I was on the phone one day with my friend Brandon. Brandon’s a writer, been a serious one for a lot longer than I have, so whenever I get him in a conversation, I drop a little, “So what’re you working on?” question somewhere in the middle of things, a little bait, to see if maybe he’ll bite and spill the beans.
“Oh, I’m just reading, mostly.” The kind of answer that drives me nuts.
So I said, “Well, what are you reading?”
He told me he was picking out certain authors, and then reading everything that author had ever written. (I think at the time, he was tackling Flannery O’Connor, James Baldwin, and Ian McEwan.) I freaked out a little bit, and said, “Jesus, man, how disciplined of you! I can’t even finish a novel!”
So I hung up later, and got to thinking about his project. A few days earler, I’d read a line of advice from G.S.: “Find two or three writers that you’re really excited about. Follow their lineage back.
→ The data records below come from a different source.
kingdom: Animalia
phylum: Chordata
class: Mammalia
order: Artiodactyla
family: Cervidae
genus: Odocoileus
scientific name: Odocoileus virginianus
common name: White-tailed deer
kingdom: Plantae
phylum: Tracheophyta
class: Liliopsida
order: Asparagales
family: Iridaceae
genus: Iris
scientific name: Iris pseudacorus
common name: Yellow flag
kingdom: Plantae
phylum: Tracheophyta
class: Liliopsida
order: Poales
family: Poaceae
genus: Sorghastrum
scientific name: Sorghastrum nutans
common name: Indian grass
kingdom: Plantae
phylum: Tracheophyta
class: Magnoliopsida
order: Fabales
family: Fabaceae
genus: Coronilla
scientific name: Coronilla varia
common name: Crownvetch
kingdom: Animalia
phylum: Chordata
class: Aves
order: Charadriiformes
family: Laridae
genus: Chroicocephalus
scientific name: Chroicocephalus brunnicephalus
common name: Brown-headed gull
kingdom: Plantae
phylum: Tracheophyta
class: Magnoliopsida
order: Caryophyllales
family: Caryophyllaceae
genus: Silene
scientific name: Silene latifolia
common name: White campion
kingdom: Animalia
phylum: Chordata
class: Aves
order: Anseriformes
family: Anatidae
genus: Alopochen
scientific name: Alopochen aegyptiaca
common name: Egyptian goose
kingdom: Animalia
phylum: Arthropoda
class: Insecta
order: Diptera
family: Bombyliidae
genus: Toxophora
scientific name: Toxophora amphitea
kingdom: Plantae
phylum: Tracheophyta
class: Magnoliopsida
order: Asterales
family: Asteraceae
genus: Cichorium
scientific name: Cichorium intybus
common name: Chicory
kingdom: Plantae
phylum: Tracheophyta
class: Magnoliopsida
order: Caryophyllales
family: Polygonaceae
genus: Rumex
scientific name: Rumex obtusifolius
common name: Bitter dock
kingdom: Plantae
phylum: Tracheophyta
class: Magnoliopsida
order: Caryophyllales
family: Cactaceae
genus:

Know everything about them. Immerse yourself in those writers.” This really clicked with me.
Since I started working in a library, I’ve been on book overload. I can get any book, anytime. No limits. Always a bad idea. So much to read. So little time. Really overwhelming. But this, this was a really great idea: Take it slow and steady. Saturate yourself with a writer’s work. Figure out who means the most to you right now, and then read who meant the most to them. No problem.
But how to begin? A list seemed too linear. What I needed was a map.
I’ve always been a nut about genealogy. When I was in undergrad, Brandon gave me a book of Carver stories. I fell in love with them. Then I found out our teacher had been taught by John Gardner, the same John Gardner who taught Ray Carver. I started building this goof-ball lineage in my mind…that I was somehow inheriting what had come before me.
A family tree!
So once in a while, when I’m feeling lost, feeling a little schizophrenic in my reading habits, I’ll draw a dorky map like the one above, who I’ve read, who I should read.
Where I am, where I should be going.
Tim says
This is a great approach, Austin. Starting about 10 years ago I went on a huge jag of reading John McPhee. Now I’ve read everything he ever wrote, which is something upwards of 30 books. Part of that process is finding out what you like about the writer – and I wouldn’t have read so much of McPhee if I didn’t like him – but part of it is also figuring out where you part company, not because he’s doing it “wrong,” but simply because his path is different from yours.
The genealogy thing applies in academics as well, by the way: you want to know where scholars went to school and who their mentors were. When you read their books with that in mind, you see a lot more about about what those writers are trying to do, the tradition in which they’re operating, and what they’re reacting against.
austin says
I only wish I had more discipline to follow through on the approach!